For developers in the trenches, the most practical guidance is to build hybrid search architectures. The authors recommend combining the strengths of different methods:

Use dense embeddings for their powerful semantic understanding and their ability to find documents that are conceptually related, even without keyword overlap.
Rely on sparse methods like BM25 for their precision and combinatorial robustness, ensuring that all specified constraints in a query are met.

"Combining them provides a much more resilient and reliable system," the authors said in their comments, while noting that for simpler applications where there is typically a single best document, a pure embedding model may be perfectly adequate.

3. Rethink your evaluation strategy

A compelling point from the research is that academic leaderboards can be misleading, as they test only a tiny fraction of possible queries. "Relying solely on leaderboard performance can lead enterprises to adopt tools that look great on benchmarks but are brittle in practice," the authors warned.

Their advice is to move beyond standard benchmarks and create internal evaluations that mirror the combinatorial nature of real-world queries.

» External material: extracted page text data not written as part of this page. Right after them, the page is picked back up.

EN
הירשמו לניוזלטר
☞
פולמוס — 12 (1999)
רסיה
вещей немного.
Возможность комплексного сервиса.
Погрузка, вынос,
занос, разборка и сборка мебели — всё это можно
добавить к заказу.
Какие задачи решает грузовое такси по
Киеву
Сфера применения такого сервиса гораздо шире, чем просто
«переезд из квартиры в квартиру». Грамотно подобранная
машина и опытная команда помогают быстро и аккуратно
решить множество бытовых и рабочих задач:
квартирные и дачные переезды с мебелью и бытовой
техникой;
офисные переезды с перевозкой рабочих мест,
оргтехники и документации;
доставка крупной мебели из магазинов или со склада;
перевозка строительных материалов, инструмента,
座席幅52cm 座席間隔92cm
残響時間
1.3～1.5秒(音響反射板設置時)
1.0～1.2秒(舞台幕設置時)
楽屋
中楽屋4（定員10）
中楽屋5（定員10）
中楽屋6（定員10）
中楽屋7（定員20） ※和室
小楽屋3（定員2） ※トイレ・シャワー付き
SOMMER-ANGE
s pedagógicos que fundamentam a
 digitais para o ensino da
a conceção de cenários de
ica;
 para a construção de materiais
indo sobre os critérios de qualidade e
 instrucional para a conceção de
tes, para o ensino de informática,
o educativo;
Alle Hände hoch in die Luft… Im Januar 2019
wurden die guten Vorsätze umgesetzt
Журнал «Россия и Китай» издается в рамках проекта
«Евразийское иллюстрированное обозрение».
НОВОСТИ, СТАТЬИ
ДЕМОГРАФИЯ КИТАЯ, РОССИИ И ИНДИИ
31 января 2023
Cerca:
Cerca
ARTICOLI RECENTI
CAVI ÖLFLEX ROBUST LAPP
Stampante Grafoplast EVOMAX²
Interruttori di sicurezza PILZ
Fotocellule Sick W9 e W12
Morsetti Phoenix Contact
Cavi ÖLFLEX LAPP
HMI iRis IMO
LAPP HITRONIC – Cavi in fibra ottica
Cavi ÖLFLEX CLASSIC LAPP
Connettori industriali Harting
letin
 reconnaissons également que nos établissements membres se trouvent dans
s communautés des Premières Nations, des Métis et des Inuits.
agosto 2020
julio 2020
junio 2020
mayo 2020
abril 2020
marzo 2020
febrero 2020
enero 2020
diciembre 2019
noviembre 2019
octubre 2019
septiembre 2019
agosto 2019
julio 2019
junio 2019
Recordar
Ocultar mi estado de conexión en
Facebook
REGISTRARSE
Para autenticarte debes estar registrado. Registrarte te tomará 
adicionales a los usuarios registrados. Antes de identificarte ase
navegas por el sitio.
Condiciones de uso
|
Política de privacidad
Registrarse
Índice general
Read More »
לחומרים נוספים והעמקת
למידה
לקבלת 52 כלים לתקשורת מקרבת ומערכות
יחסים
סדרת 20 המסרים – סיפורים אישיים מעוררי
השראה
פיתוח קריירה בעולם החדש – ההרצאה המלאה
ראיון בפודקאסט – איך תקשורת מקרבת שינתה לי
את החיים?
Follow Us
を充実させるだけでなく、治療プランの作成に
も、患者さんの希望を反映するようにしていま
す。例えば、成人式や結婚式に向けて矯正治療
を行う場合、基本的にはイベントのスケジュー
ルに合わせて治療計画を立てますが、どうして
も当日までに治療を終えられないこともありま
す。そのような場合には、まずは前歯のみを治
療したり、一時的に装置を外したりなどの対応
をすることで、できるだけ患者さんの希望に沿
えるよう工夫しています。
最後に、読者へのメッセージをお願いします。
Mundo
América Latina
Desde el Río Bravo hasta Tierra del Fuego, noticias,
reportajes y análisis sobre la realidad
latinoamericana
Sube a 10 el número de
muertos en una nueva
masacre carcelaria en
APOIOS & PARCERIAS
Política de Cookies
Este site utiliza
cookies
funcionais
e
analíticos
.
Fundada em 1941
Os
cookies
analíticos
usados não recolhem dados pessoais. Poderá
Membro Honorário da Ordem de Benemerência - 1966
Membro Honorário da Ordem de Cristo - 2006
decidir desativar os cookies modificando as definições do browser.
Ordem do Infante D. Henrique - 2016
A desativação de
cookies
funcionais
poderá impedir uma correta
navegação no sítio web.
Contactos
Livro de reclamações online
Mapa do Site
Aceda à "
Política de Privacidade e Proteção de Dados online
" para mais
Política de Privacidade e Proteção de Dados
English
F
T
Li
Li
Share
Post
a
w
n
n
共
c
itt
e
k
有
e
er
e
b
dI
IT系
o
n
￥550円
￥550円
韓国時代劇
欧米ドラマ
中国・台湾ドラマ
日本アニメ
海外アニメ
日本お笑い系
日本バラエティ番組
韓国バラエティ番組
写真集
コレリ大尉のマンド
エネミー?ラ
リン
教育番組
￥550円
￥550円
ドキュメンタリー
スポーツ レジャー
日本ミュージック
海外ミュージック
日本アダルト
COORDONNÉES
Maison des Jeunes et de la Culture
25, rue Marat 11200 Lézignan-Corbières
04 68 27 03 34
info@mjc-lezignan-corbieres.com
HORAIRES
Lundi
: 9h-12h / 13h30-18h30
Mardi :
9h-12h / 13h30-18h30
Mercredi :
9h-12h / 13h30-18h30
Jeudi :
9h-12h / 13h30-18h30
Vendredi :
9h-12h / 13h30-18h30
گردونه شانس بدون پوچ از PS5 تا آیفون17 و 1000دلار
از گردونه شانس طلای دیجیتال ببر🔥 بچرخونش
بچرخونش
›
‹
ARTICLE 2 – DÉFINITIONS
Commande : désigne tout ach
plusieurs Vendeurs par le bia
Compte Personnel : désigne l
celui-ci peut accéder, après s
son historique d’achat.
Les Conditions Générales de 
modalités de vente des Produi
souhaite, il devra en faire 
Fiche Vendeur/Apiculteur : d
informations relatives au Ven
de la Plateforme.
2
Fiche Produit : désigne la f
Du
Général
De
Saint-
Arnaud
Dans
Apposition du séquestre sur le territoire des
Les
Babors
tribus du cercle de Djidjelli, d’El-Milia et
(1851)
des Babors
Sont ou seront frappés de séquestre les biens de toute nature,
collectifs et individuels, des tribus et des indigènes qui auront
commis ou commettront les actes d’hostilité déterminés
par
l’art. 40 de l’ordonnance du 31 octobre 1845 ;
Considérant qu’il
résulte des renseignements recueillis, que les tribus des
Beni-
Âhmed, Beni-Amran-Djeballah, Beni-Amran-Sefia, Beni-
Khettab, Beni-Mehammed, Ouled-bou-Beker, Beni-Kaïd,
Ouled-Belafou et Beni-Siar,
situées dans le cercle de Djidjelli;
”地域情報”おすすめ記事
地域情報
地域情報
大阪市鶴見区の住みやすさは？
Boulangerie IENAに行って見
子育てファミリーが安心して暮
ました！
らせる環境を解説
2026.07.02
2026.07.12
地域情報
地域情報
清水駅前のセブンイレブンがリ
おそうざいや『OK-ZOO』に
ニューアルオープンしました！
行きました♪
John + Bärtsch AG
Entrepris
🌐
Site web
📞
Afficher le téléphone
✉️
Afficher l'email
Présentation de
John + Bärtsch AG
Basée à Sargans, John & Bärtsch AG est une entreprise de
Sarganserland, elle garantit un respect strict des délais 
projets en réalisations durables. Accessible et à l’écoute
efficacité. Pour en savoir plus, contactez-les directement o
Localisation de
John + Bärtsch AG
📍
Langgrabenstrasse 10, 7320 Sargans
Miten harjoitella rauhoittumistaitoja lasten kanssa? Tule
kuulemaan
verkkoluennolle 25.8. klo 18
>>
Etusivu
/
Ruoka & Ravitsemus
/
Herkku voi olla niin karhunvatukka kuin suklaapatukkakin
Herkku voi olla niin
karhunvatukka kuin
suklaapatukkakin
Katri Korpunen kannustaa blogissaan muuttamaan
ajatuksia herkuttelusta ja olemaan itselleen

Instead of just testing for single-document relevance, they suggest teams "proactively design test cases that require retrieving specific sets of documents." For example, a team could synthetically generate queries that require retrieving specific pairs or triplets of documents from their corpus, providing a much more accurate picture of a model's true capabilities.

The Future of Retrieval

The paper suggests enterprises should explore more expressive architectures such as cross-encoders (models that jointly process query and documents), multi-vector models (models that learn multiple different embeddings to capture more nuance), and revisiting sparse models such as BM25.

While these techniques can help solve the challenges presented in the LIMIT dataset, the researchers believe this isn't necessarily the end of the single-vector paradigm. "One of the subtle but important conclusions of our work is that single vectors are, in theory, incredibly powerful – far more than current models demonstrate," the researchers told VentureBeat. "The geometric capacity is there, but empirically, we haven't yet been able to train models that fully exploit it. Ultimately, our work is a call to action for the research community. It highlights that we have been overly biased by popular benchmarks like MTEB and underscores the urgent need for more rigorous evaluation and continued innovation in the core principles of embedding-based retrieval."